Friday, July 12, 2013

68 Firebird part 1

New project, a 68 Pontiac Firebird owned by a friend. Oh, this is not it. This is our inspiration photo.


This is the car we will be doing. It looks real straight at first. Just a couple of rust holes and dents.




A little body work and then paint. This is going to be easy.



First thing to do is remove the rear bumper and wheel trim. It was going well until I got to one unyielding bumper bolt inside the trunk. Cant just torch it since its near the gas tank. Finally got it out after about an hour, but I had to cut part of the brace out to do it (we'll fix that later).



I started here. A little rust bubbling, how bad could it be?



I banged on it with my fist, this much came out.




With just a little metal cutting, the hole got this big. Wow.




Here I am pointing to the filler I had to grind out. This car has had work before. No matter, but the filler was at least 3/8" thick! Waaaay too much.




I had to cut out this much to get to firm metal.





Heres the edge of the rear pan. Total junky bodywork. We'll have to fix this later.





I got bitchin' patch panels already. To trim them I use this pneumatic shear. Theres no way these will cut with any hand snips.




Heres another look at the rear pan area. Yes the filler was this thick. To his credit, the previous bodyman did have this all shaped to look like a decent 68 Firebird. He was a real sculpting artist. I figure the entire car will be 3/8" smaller in all directions when I get done with it!




Here is the panel clamped in place. Fitting panels is very fussy and takes a long time to get right. The sheetmetal screws are just temporary. They will be removed and the holes welded up. Time to weld it in.

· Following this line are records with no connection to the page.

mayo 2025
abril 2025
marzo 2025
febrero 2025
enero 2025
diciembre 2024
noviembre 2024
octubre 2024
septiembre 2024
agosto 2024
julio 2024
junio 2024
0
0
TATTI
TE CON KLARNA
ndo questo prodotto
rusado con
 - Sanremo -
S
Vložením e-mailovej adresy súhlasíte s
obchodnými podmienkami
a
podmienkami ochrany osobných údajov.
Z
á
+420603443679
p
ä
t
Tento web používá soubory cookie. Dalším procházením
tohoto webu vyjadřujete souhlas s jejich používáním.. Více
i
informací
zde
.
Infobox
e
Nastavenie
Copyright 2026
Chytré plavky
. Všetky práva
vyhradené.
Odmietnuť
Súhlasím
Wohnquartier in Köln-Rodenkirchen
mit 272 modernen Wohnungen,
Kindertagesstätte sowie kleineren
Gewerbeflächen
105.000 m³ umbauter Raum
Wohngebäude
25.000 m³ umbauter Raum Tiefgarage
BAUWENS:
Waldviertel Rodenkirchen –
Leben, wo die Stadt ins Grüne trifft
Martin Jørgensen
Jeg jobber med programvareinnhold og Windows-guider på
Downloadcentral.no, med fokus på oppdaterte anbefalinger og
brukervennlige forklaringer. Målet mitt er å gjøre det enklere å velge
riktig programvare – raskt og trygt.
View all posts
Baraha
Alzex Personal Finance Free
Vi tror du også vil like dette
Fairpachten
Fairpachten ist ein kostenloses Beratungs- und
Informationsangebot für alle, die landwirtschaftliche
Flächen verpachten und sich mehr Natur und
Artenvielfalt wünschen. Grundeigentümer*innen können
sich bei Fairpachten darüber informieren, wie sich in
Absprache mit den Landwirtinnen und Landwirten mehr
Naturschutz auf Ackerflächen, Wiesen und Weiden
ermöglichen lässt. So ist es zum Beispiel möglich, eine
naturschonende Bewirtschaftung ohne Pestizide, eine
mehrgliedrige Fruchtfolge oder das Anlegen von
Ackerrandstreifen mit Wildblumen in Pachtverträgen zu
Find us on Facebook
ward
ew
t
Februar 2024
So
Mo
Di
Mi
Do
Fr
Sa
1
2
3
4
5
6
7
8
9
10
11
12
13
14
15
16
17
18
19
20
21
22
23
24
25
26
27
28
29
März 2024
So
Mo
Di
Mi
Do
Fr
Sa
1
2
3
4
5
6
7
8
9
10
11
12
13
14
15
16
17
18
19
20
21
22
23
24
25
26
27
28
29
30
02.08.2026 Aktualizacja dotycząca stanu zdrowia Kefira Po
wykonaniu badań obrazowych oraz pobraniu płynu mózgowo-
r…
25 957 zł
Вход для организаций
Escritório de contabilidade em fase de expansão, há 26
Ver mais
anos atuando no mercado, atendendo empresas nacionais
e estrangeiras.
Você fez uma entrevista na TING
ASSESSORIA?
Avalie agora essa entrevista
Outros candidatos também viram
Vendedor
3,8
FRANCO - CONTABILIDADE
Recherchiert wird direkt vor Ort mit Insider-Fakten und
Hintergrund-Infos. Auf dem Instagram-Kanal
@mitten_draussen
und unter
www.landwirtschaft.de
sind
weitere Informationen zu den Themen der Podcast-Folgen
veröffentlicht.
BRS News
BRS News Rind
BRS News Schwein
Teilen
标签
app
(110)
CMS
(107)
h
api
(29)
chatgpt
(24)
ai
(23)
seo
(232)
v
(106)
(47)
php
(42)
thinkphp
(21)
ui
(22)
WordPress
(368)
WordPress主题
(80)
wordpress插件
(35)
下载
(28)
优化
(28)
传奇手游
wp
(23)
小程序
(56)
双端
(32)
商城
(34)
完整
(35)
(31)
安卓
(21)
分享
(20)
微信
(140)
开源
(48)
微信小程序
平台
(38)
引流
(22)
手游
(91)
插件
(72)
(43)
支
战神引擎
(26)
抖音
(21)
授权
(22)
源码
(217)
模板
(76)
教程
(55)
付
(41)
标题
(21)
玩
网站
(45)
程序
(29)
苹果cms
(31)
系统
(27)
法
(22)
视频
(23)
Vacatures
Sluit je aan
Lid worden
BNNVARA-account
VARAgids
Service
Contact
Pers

Here we are after filler (sorry for the fuzzy photo). Nowhere on this panel is the filler more than 1/16". If you do your metal work right, you only need a thin coat of filler. It does usually take a couple of coats of filler though, to get a panel dead straight. This is the correct way.




Top tip: To sand convex surfaces, I use pieces of rubber car tubing with the paper wrapped around it. This gives you a curved surface, and the rubber hose is squishy; it confirms as you sand.

Quick quiz: How much filler do you sand off? Thats right class, almost all of it! There should only be enough filler to smooth over the transitions and fill gentle low spots. If you need more than 1/16", your metal work sucks. Go back and fix it, sanding filler takes just as long as fixing panels, so there no time saving in slopping on the filler.


So here it is: one replacement panel, rust removed, primed, with a minimum of filler. Nice.